Electronic – arduino – Understanding a circuit for reading current passing through human bodies

analogarduinoswitchesvoltage-reference

I found on Instructables this circuit that is used to detect when two conductive pads are touched at the same time by a person (or, in that particular example, a chain of people).

Touch circuit schematic

Used in conjunction with this Arduino sketch it works perfectly, producing a stable value when the two pads are not being touched and different values proportional to the amount of contact when being touched:

void setup() {
  Serial.begin(9600);
}

void loop() {
  int r = analogRead(A0);
  Serial.println(r);
  delay(200);
}

It works perfectly for me but I don't understand what is the principle behind it and the article doesn't explain it.

Normally I would expect to have a voltage source present on one pad, and pull down resistor on the other pad, and the person completing the circuit.
However in this case there's no voltage source and one of the pads is connected to the analog reference pin instead.

Best Answer

The basic principle is this:

Here, from an engineering perspective, is a human -

enter image description here

The value of a human is much easier to measure or estimate for this model. Hopes and dreams do not enter the equation, instead it's just the sweatiness of their skin. The value of a human can range from 1kΩ to 100kΩ.

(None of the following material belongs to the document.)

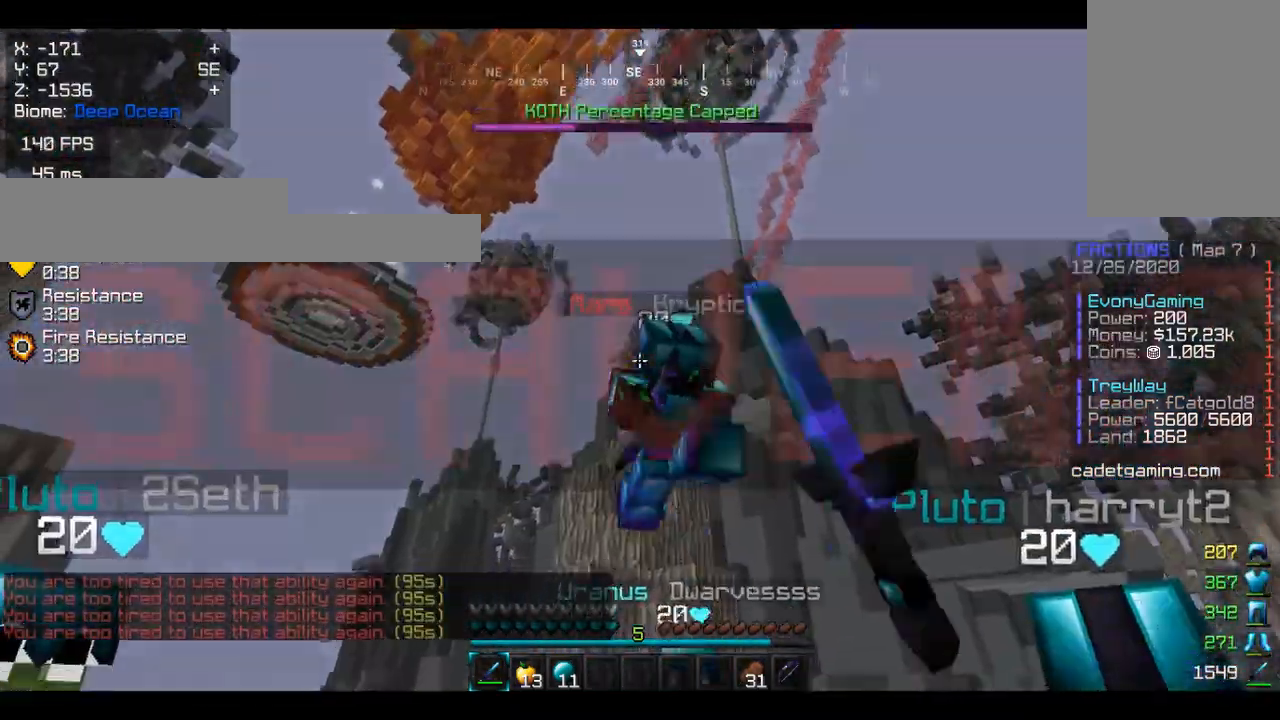
{"keys": [], "mouse": ["left"], "events": [[67, "mouse_left", "up"], [67, "w", "up"], [167, "mouse_left", "down"], [300, "mouse_left", "up"], [400, "mouse_left", "down"]]}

We have a sweaty human, they are 5kΩ.

When we add a human to the circuit you provided -

schematic

simulate this circuit – Schematic created using CircuitLab

Our human creates a voltage divider with R1. The circuit designer modeled their average human resistor as 39kΩ. We can infer this because the maximum change in a voltage divider is when the resistors are equal. Thus, to maximize the change in the signal being measured they set R1 to 39kΩ.

With no human the voltage on \$A0\$ will simply be equal to AREF and the capacitor will be charged to the same. When the human is added and the circuit is complete, the voltage is now:

$$ A0 = AREF * \frac{(Human + 1kΩ)\;\|\;1kΩ}{39kΩ + ((Human + 1kΩ)\;\|\;1kΩ)} $$

The capacitor is there too, but if we consider it to have infinite DC resistance then it won't enter the equation. It's there to smooth out the change in voltage.

You may have not immediately recognized this as a voltage divider because of the series 1kΩ resistors. Those are there to provide isolation to the human and, along with the capacitor, as a debounce circuit. Additionally the AREF for the 'supply' voltage. We're making an analog measurement so the analog reference (AREF) voltage is a good choice. Very little current is required to charge the capacitor in sufficient time.